In casu, o impetrante comprovou, por prova documental que o Ato Normativo nº 03/2018 do Presidente da Câmara de Vereadores de Santo Antônio/RN foi descumprido pelas autoridades coatoras, atingindo direito liquido e certo seu, de poder aguardar decisão sobre o prosseguimento ou não de CPI's, amparado pela segurança jurídica.
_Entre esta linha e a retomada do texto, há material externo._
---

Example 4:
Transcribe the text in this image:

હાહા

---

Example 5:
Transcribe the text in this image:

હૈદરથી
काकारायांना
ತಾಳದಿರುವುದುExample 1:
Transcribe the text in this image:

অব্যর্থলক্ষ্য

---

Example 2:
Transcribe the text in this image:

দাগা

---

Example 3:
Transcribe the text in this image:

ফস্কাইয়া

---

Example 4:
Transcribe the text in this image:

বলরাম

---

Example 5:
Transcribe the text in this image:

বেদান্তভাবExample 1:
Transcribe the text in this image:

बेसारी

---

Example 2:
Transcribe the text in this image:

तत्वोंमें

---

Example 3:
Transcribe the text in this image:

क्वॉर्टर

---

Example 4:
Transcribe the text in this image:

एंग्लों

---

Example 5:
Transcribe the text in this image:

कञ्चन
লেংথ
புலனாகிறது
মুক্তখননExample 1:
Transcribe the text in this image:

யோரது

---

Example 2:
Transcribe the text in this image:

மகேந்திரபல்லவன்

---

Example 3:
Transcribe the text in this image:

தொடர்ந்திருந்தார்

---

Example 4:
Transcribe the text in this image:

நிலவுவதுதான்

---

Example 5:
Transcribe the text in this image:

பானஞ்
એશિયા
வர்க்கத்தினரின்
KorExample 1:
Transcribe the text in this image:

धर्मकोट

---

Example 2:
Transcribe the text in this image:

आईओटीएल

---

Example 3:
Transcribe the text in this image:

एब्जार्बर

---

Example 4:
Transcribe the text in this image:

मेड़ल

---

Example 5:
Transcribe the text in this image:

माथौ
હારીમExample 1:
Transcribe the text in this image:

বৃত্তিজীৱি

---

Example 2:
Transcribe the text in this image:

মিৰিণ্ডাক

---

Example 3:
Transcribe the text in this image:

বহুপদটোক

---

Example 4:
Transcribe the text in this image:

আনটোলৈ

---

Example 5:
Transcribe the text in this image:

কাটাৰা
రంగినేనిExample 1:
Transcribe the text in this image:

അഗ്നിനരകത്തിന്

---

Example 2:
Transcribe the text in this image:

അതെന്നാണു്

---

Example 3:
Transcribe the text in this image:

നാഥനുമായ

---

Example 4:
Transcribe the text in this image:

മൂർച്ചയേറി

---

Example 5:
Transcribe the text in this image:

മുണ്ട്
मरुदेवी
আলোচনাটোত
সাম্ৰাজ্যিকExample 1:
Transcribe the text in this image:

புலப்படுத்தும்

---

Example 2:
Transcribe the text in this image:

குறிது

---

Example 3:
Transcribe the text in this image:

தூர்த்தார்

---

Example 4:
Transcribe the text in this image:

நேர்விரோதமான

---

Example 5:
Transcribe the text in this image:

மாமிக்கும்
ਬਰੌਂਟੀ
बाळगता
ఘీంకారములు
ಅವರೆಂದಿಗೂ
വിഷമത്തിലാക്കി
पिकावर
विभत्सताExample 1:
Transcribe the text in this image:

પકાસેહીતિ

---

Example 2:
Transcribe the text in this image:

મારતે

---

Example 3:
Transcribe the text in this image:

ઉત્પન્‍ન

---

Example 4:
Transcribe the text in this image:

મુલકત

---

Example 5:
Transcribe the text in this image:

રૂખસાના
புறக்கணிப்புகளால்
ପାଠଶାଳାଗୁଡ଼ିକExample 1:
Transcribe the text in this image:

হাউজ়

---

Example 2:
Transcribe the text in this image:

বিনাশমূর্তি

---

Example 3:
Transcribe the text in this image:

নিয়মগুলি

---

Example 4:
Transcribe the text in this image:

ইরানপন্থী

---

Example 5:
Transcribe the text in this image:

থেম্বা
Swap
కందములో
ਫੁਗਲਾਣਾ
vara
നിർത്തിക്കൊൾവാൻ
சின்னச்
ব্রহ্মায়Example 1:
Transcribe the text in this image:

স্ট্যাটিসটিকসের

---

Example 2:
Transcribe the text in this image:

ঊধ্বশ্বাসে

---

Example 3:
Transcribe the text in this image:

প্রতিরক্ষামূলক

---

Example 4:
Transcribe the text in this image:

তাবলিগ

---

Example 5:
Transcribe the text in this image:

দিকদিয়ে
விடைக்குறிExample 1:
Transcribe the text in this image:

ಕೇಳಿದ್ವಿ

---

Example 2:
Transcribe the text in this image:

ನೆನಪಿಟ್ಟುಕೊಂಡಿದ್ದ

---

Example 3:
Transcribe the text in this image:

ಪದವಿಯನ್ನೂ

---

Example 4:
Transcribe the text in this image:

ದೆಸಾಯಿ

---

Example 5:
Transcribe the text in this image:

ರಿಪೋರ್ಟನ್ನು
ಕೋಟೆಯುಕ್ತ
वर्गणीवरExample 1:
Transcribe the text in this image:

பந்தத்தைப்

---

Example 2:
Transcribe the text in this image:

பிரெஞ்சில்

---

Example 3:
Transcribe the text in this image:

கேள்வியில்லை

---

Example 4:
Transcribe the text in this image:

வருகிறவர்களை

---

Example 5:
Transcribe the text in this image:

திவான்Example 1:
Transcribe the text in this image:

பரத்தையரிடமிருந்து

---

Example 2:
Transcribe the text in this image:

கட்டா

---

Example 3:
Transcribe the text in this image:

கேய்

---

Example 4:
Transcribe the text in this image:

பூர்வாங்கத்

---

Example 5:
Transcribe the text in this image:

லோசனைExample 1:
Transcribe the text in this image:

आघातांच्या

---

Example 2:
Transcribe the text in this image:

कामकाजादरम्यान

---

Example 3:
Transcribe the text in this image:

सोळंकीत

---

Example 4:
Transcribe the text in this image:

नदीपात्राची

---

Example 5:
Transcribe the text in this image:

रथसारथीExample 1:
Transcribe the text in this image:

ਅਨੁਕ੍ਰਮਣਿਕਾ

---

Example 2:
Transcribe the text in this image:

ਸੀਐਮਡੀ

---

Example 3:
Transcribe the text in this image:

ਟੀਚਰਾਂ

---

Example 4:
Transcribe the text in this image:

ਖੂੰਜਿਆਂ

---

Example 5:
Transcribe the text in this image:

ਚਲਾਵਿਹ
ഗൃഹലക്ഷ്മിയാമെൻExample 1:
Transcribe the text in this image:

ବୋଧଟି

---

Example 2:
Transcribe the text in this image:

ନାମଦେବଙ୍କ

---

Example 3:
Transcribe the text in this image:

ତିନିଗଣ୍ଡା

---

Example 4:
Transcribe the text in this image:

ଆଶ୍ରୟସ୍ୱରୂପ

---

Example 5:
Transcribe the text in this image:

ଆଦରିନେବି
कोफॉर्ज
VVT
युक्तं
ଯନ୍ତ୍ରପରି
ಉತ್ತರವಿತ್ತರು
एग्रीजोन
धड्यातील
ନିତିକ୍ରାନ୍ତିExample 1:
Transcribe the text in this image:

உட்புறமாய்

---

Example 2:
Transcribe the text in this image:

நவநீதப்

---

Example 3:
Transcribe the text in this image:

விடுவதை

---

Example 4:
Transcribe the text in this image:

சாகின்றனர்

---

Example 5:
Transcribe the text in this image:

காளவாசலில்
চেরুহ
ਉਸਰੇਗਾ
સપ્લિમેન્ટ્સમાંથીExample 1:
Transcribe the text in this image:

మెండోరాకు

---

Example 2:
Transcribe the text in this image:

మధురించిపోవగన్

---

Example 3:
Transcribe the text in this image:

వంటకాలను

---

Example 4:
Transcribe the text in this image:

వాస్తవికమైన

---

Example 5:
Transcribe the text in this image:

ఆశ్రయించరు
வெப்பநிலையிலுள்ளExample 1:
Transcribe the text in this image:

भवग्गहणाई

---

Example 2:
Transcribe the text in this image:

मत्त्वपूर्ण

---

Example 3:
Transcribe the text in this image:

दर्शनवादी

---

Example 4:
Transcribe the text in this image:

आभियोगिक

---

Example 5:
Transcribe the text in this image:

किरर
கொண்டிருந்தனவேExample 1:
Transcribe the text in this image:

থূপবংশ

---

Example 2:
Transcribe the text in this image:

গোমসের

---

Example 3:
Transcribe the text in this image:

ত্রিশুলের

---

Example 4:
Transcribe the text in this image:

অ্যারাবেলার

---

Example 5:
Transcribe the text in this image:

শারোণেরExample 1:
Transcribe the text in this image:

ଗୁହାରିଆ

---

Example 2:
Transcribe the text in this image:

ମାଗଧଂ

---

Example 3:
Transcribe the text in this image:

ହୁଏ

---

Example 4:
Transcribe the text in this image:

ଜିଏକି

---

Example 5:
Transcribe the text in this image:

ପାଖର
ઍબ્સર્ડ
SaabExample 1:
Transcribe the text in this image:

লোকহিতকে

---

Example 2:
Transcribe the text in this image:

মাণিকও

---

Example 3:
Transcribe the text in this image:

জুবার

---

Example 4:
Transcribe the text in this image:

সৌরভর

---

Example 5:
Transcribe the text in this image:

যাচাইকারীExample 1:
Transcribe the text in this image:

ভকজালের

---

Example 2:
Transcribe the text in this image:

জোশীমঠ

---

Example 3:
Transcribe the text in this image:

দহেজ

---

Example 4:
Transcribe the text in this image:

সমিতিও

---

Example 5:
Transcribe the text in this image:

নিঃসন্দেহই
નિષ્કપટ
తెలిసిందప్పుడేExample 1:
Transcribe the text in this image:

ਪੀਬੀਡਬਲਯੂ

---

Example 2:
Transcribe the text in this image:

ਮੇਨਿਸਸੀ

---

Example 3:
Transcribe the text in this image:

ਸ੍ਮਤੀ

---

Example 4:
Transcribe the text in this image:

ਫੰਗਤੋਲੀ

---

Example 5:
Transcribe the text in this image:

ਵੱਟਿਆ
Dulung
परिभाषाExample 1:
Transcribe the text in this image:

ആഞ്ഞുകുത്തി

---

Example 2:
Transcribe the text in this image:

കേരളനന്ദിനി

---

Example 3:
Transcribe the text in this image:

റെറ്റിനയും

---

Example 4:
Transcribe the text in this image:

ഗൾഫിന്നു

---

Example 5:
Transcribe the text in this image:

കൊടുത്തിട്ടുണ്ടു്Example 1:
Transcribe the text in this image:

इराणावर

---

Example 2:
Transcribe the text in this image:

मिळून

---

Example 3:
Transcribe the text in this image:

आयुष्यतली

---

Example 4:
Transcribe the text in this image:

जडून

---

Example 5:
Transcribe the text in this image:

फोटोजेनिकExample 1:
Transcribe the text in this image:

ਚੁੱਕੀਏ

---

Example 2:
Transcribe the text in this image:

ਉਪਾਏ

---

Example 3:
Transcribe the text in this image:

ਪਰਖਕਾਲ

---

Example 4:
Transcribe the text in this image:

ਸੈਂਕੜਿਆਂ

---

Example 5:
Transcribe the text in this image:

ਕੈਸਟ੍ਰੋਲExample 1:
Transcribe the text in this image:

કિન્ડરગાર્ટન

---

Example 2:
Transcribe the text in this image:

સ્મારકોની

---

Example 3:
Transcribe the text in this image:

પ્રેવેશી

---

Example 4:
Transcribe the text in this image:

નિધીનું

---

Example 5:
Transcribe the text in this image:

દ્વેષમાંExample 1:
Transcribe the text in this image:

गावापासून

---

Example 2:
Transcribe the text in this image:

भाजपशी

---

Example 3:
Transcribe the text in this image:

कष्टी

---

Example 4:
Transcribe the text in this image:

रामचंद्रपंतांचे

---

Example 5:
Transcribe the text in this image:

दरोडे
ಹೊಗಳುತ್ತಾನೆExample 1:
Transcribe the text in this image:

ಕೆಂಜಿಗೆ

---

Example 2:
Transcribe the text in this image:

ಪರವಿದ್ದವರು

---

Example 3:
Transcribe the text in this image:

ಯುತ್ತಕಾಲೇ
Insta destacar, que cabe ao Presidente da Câmara de Vereadores supervisionar os trabalhos e fiscalizar a sua ordem, assim como zelar pelo prestígio e decoro do referido poder, resolvendo qualquer caso não previsto no Regimento Interno, in verbis:

"Art. 47 – O Presidente é o representante da Câmara Municipal quando ela se pronuncia objetivamente, o supervisor de seus trabalhos e fiscal de sua ordem, competindo-lhe;  
(…)
XII – cumprir e fazer cumprir este Regimento, sendo o guardião de sua fiel execução;
(…)
XIV – resolver qualquer caso não previsto neste Regimento;

Art. 52 – Compete ainda, ao Presidente, zelar pelo prestígio e decoro da Câmara Municipal, bem como pela liberdade e dignidade de seus membros, assegurando a estes o devido respeito às prerrogativas." (grifei).
O periculum in mora no presente caso também pode ser facilmente constatado, uma vez que o vereador, ora impetrante, está sendo constrangido a participar de CPI'S, na qualidade de investigado, quando existe desrespeito, por parte das comissões processsantes, ao ato normativo do Presidente da Casa que suspendeu os seus trabalhos, pelo prazo de 30 (trinta) dias, fundamentado na segurança jurídica das decisões judiciais, de modo que a entrega da tutela jurisdicional, somente ao final, poderá acarretar-lhe dano irreparável ou incerta reparação, tornando inócuo o provimento jurisdicional almejado.


No caso vertente, com a devida venia, o impetrante, se infere neste juízo sumário de cognição, elementos para concessão de medida liminar.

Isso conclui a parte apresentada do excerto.